**EXERCISE TASKS**:
1. From the article on evaluating fish response to stress, reproduce the passage that begins at the words "Because this is" and ends after the words "wanted to investigate.".
2. According to the article on evaluating fish response to stress, in what month and year was the COPEWELL project completed?
3. Extend the article on evaluating fish response to stress, starting after its final sentence.

**SUPPLIED TEXT**:
:::::
Novel methods to evaluate fish response to stress
Farmed fish are submitted to many stressors that have an important impact on their health and can even lead to their premature death. The COPEWELL project has tried to help fish farmers cope with this issue by developing methods that will allow them to better understand how fish experience their surrounding environment.
The EU COPEWELL (A new integrative framework for the study of fish welfare based on the concepts of allostasis, appraisal and coping styles) project was completed in December 2015, although the project team intends to keep publishing papers in 2016. Their main objective, which consisted in providing a better understanding of the physiology, biology and behaviour of fish, their underpinning mechanisms and the way in which coping styles emerge, has largely been achieved.
Dr Tore Kristiansen coordinated the project for the Institute of Marine Research in Norway. He elaborates on how its results deepen our knowledge of the development of the brain function, behaviour and stress response in farmed fish, and how it provides tools for a better assessment of fish welfare and, last but not least, hints at solutions to improve this welfare.
Why is it important to know more about how fish experience their world?
Because this is what fish welfare is about! We want to study quality of life as experienced by the fish. Was it a nice experience or not? How good or bad was it? There is still a debate on whether fish have conscious experiences, and this is something we wanted to investigate.
What was the methodology you used in this investigation?
The challenge was to develop methods that could answer our questions. Especially for farmed species, the necessary sizes and number of experimental arenas were demanding. We developed several methods and used the small zebrafish as a model organism, and then scaled some of these methods up to European seabass, Gilthead seabream and Atlantic salmon.
:::::
**PROVIDED RECORDS**:
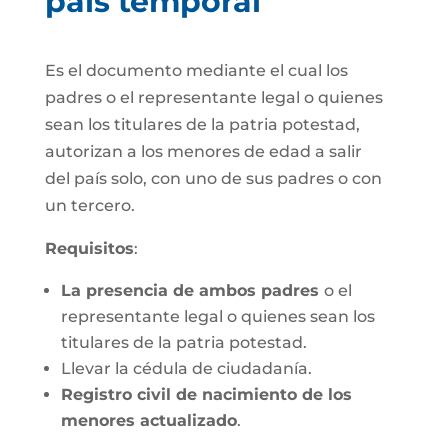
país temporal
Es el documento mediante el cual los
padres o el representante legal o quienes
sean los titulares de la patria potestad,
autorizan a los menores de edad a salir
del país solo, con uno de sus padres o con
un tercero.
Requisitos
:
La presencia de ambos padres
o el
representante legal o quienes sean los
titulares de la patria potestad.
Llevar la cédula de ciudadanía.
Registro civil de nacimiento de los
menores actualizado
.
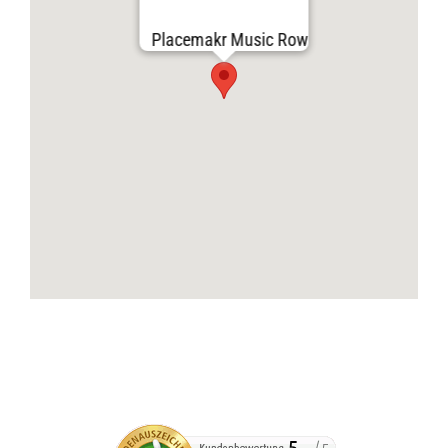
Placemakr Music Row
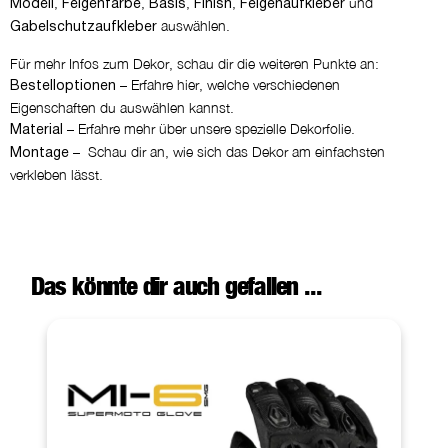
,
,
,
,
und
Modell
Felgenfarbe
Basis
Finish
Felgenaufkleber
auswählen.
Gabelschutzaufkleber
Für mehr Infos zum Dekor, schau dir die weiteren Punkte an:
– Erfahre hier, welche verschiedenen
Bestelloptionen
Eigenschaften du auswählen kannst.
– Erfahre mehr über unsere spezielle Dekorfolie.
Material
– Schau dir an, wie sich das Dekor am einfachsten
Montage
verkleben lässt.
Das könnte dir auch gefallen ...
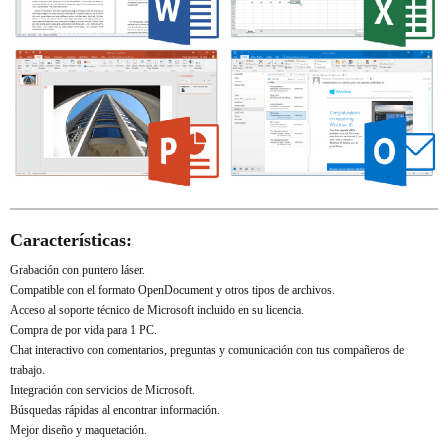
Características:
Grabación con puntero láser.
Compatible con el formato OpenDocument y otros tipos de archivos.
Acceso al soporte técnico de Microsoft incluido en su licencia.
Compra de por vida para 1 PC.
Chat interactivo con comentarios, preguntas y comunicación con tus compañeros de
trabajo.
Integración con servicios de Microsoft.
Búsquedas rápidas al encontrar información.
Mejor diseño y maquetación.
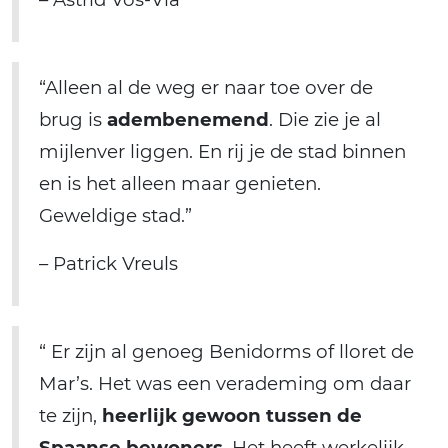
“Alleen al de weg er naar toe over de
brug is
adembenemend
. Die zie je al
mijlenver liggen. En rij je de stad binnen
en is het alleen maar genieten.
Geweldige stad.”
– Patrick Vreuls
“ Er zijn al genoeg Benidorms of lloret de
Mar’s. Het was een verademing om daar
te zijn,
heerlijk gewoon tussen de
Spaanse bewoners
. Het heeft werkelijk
:::::
**OUTPUTS FOR THE TASKS**:
1.
Because this is what fish welfare is about! We want to study quality of life as experienced by the fish. Was it a nice experience or not? How good or bad was it? There is still a debate on whether fish have conscious experiences, and this is something we wanted to investigate.

2. December 2015

3.
An example of a method used under COPEWELL is the Conditioned Place Preference Test, where the fish are exposed to rewarding or aversive conditions in different areas of a fish tank. The areas where they experienced the assumed good or bad stimuli were marked with different background patterns. If the fish experience the conditions as aversive, they will later associate this pattern with the aversive experience and avoid this area and thereby show their subjective experience. The opposite will happen if the stimuli were experienced as positive. In addition to fish behaviour, we also looked at gene expression of so-called immediate early genes and monoamines in the brain, in order to study which areas of the brain were affected.
Why did you choose to extend this research to different species?
It is important to recognise that a fish is not just a fish. We have around 30 000 species of fish in the world, and there is probably a much larger difference between various fish species than between a bat and an elephant. Comparing salmon and sea bass is like comparing a tiger and a dog, or a pig and horse. Even within the same species we found different coping styles or 'personalities': fish behaved differently and had different neurophysiological and genomic responses to the same experiences.
What have you learned with regards to the consequences of poor fish welfare?
In many of the experiments we could see that the fish had a remarkable ability to adapt to stressful conditions as long as they could cope with the given challenges. A central concept in the project has been that of 'allostasis' as an alternative model to the old homeostasis model.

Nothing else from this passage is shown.